Hyundai have announced the sucesful testing of their latest engine for containerships.
108,920bhp. a straight 14 cylinder job as well
read about it on http://www.marinelink.com/Story/108,920bhpMarineEngineCompletesSuccessfulTrial-207361.html
Itys a Hyundai-wartsia 14rt-flex96C-B
Wee bit too big for my little car though. (Thumb)


----------



## JET (Oct 22, 2005)

Does it have the Hyundai 5year, unlimited kilometer warranty? Or should that be unlimited revolutions.

Regards John


----------



## Brian Dobbie (Nov 18, 2005)

These big engines now come with a 40,000hr "Happy Sailing Warranty".
No joke they do, and believe me they need it.

Brian


----------



## billyboy (Jul 6, 2005)

changed my mind.dont want one since i saw the size of the starting handle..LOL


----------



## JET (Oct 22, 2005)

Brian, I would really like to know what I would be getting in my 40,000 hour Happy Sailing Warranty. It sounds as though there may be regular consignments of liquid refreshments provided for the daily Happy hour which will enable us to briefly forget our problems with the 'Monster Down Below'. 

Regards, John


----------



## Brian Dobbie (Nov 18, 2005)

The "Happy Sailing Warranty" covers all mechanical breakdowns and repairs. The maintenance is covered by the "Global Maintenance Contract", all spares are supplied under the GMC.
Ship's Engineers do a bit but nothing like in days gone past. There simply is not enough time in port and the GMC allows say 12 men to come down upon arrival to work on the engine.


Brian.


----------



## JET (Oct 22, 2005)

Brian, In the past you could experience breakdowns on machinery, say mid Pacific and knew that you were the only people in the area and that you were going to have to fix it, despite the O & M manual recommending that you should contact your nearest friendly agent.
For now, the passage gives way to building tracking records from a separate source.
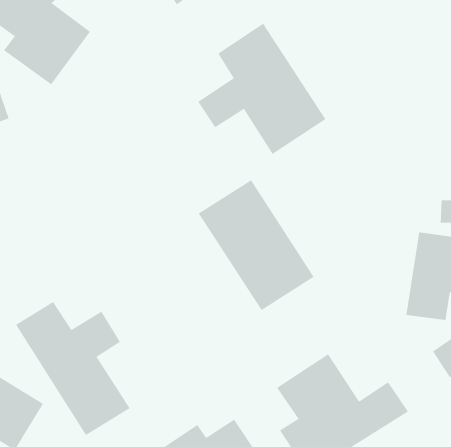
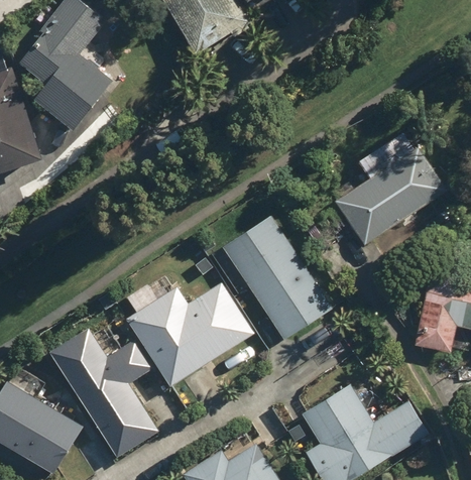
building: [198,23,326,155] -> none
building: none -> [336,126,451,244]
building: none -> [124,284,250,383]

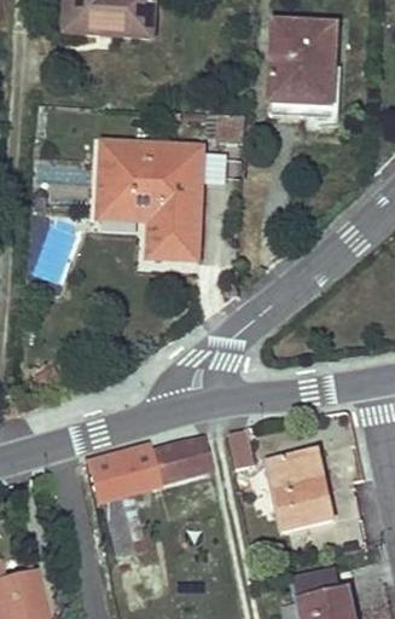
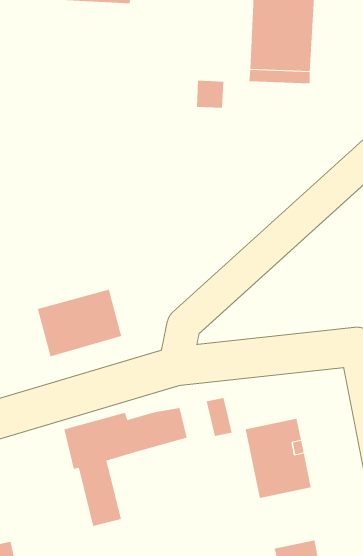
building: [99,140,203,258] -> none
building: none -> [37,289,122,357]

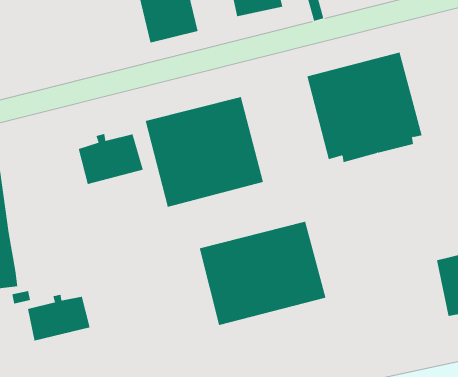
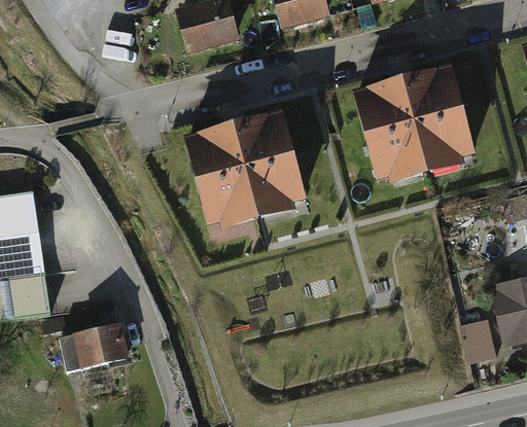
building: [78,133,143,185] -> none
building: [199,221,326,326] -> none
building: none -> [460,318,497,363]

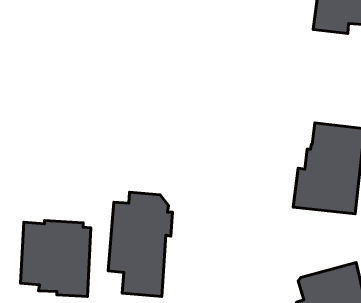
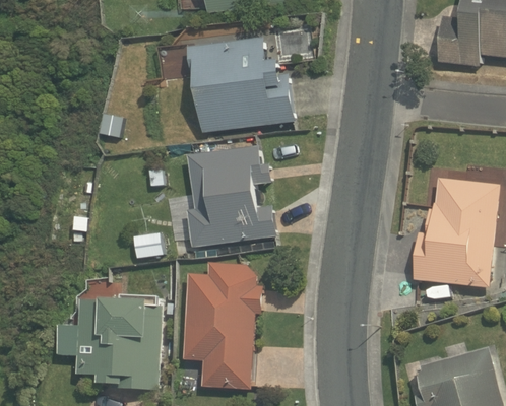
building: none -> [187,37,294,133]
building: none -> [185,144,274,249]

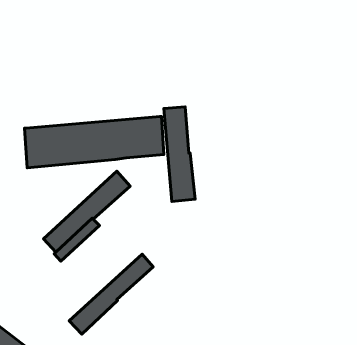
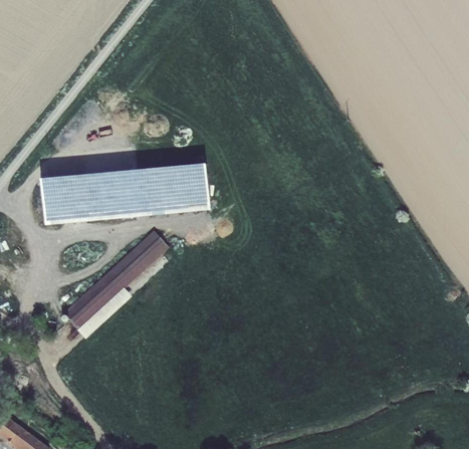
building: [164,107,195,202] -> none
building: [69,254,153,334] -> none

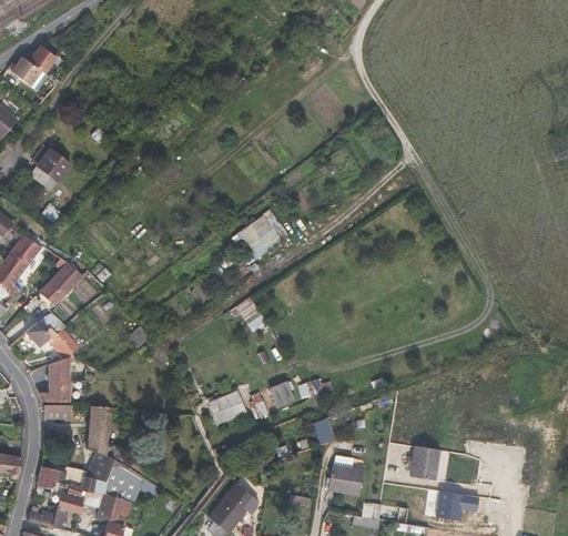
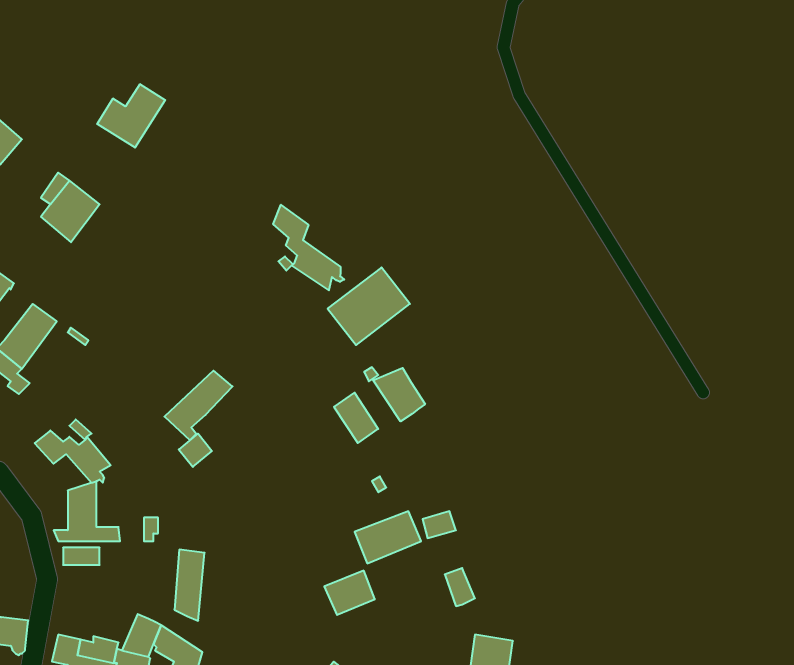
building: [9,43,57,88] -> [97,84,165,148]
building: none -> [273,205,344,290]
building: [34,264,82,313] -> [164,371,233,440]
building: none -> [373,368,425,421]
building: [210,392,245,423] -> [324,571,375,615]
building: [89,405,110,455] -> [174,550,205,621]
building: [410,448,438,478] -> none

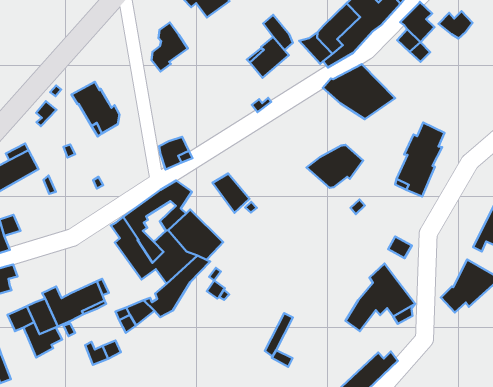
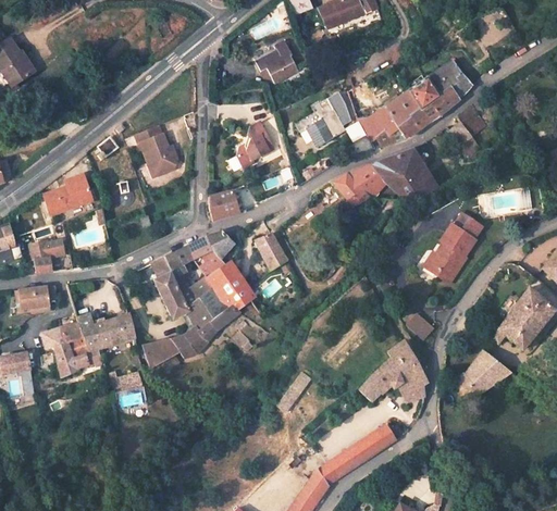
building: [439,11,473,38] -> none
building: [152,23,188,71] -> [237,122,273,166]
building: [306,145,363,188] -> [333,165,387,203]

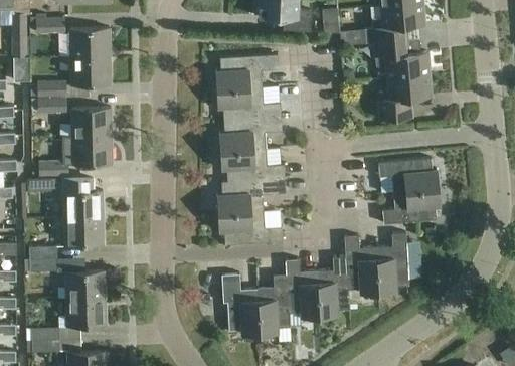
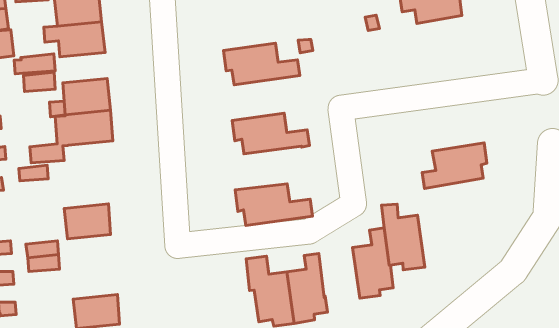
building: [214,54,278,89] -> none
building: [377,74,430,120] -> none
building: [217,117,282,152] -> none
building: [377,158,439,192] -> none
building: [215,179,279,213] -> none
building: [63,190,104,218] -> none
building: [375,233,408,294] -> none
building: [285,259,319,318] -> none
building: [65,271,106,299] -> none

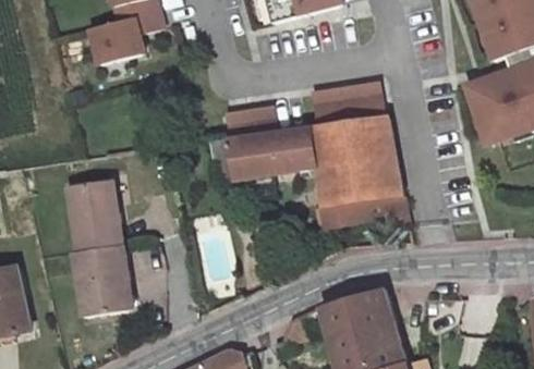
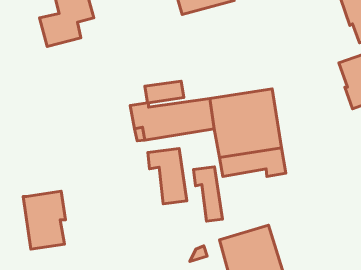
building: [315,83,384,122] -> none
building: [68,181,122,251] -> none
building: none -> [148,148,187,204]
building: none -> [193,167,223,221]

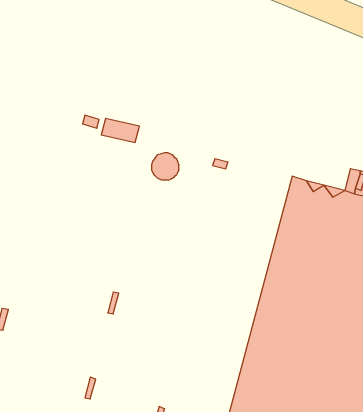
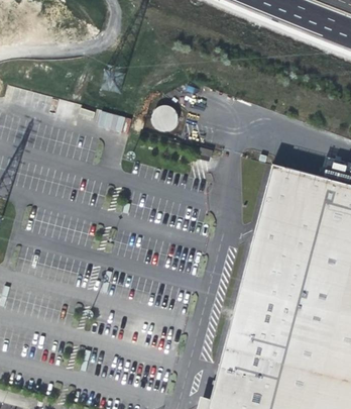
building: [152,153,179,180] -> [152,106,178,131]

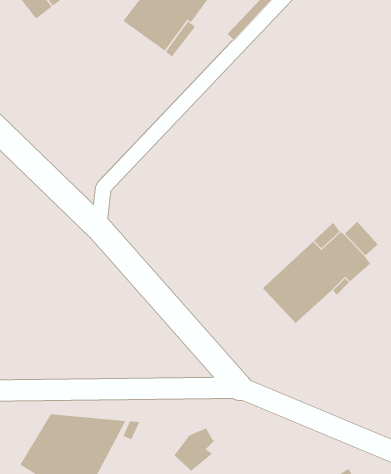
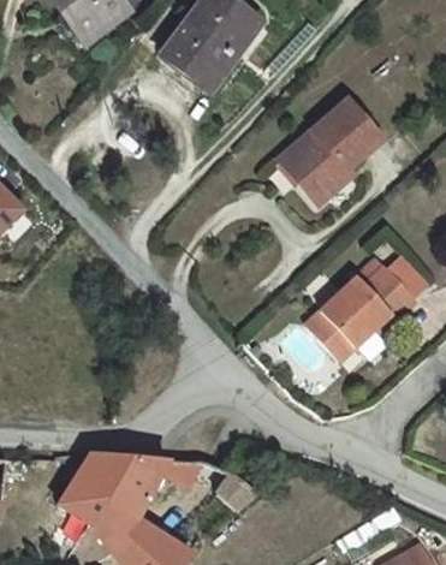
building: none -> [278,101,380,206]

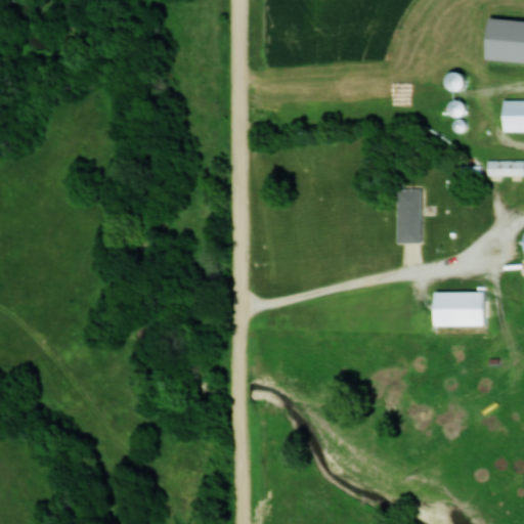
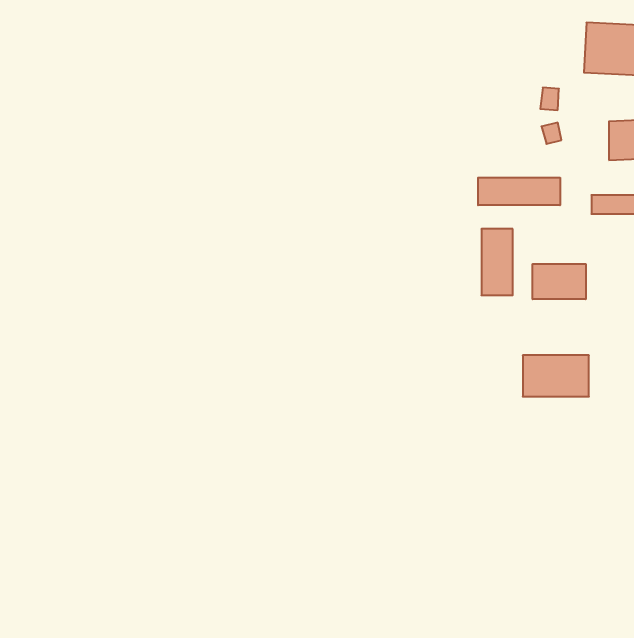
building: none -> [478,178,560,205]
building: none -> [533,264,586,299]

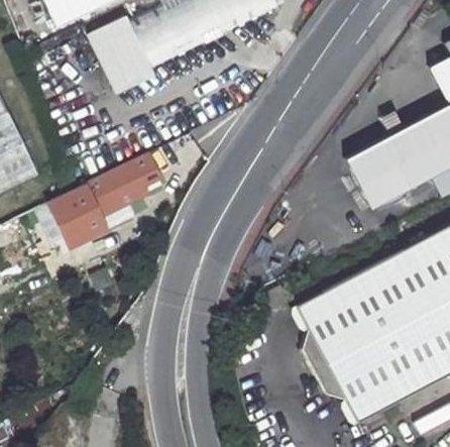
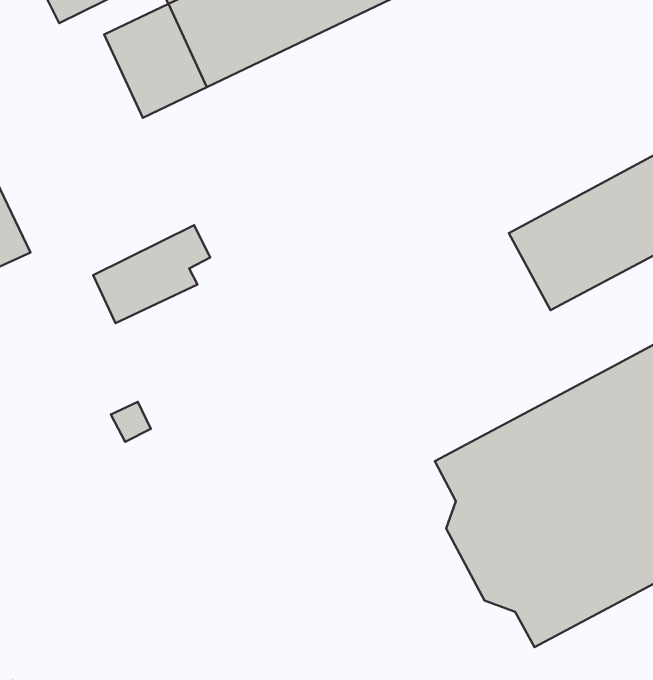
building: [42,190,98,247] -> none

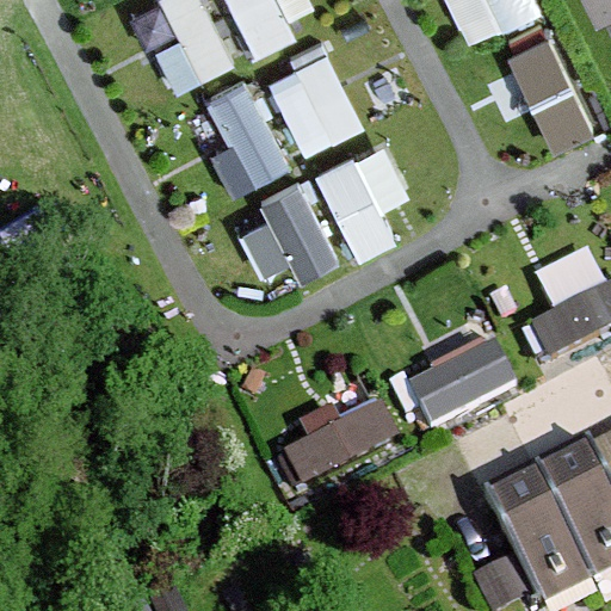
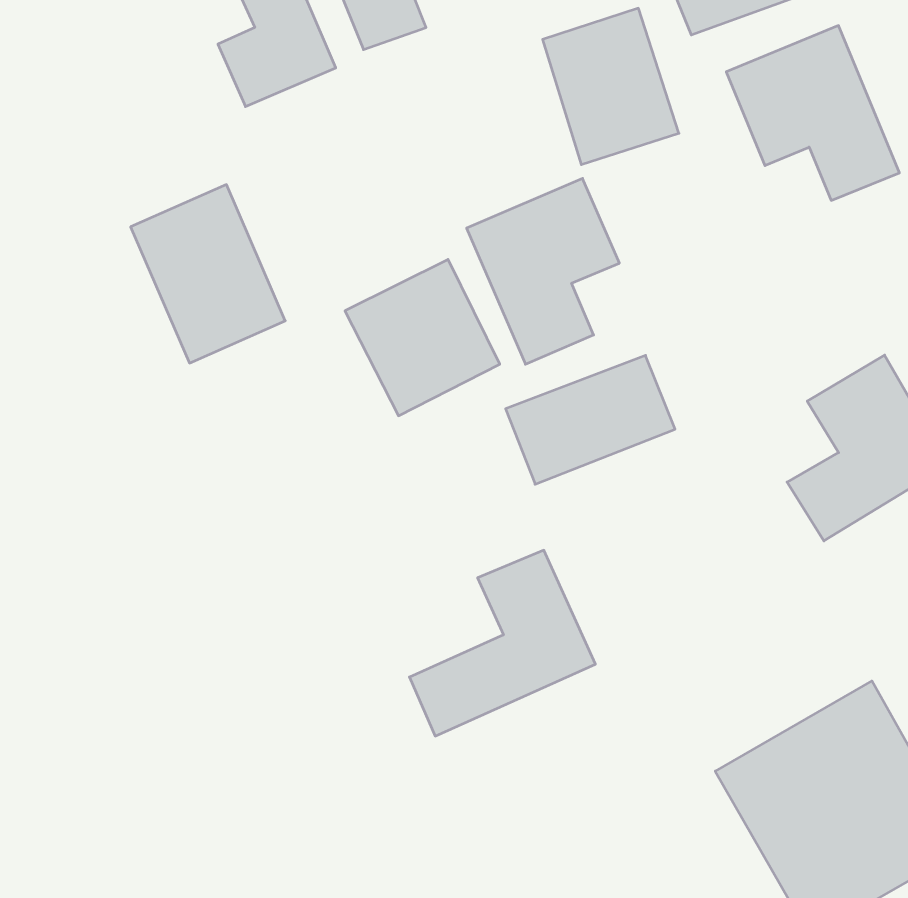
building: [271,47,359,148] -> [543,8,679,165]
building: [189,75,289,191] -> [131,185,285,363]
building: [406,342,516,426] -> [506,355,675,484]

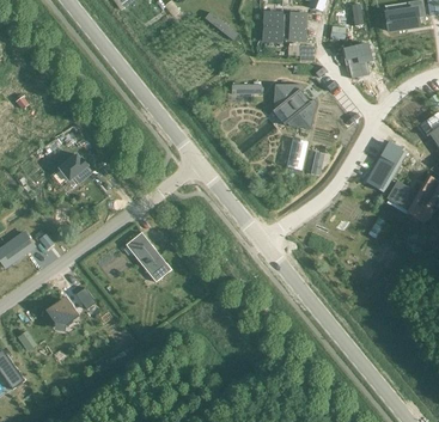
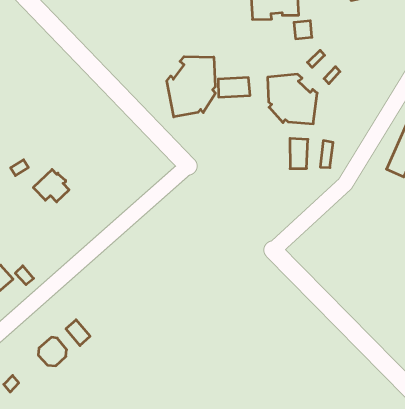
building: [343,43,371,78] -> none
building: none -> [167,57,215,117]
building: [124,231,170,281] -> none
Does that Global Maintenance Contract now mean that in similar cir***stances you can expect to see 12 men promptly delivered on deck (by helicopter) to rectify the problem?

Only joking.

Regards, John


----------



## Peter Dryden (Apr 14, 2006)

JET said:


> Brian, I would really like to know what I would be getting in my 40,000 hour Happy Sailing Warranty. It sounds as though there may be regular consignments of liquid refreshments provided for the daily Happy hour which will enable us to briefly forget our problems with the 'Monster Down Below'.
> 
> Regards, John


Funny, I only have problems with the "Monster Down Below" When I drink.

Peter.


----------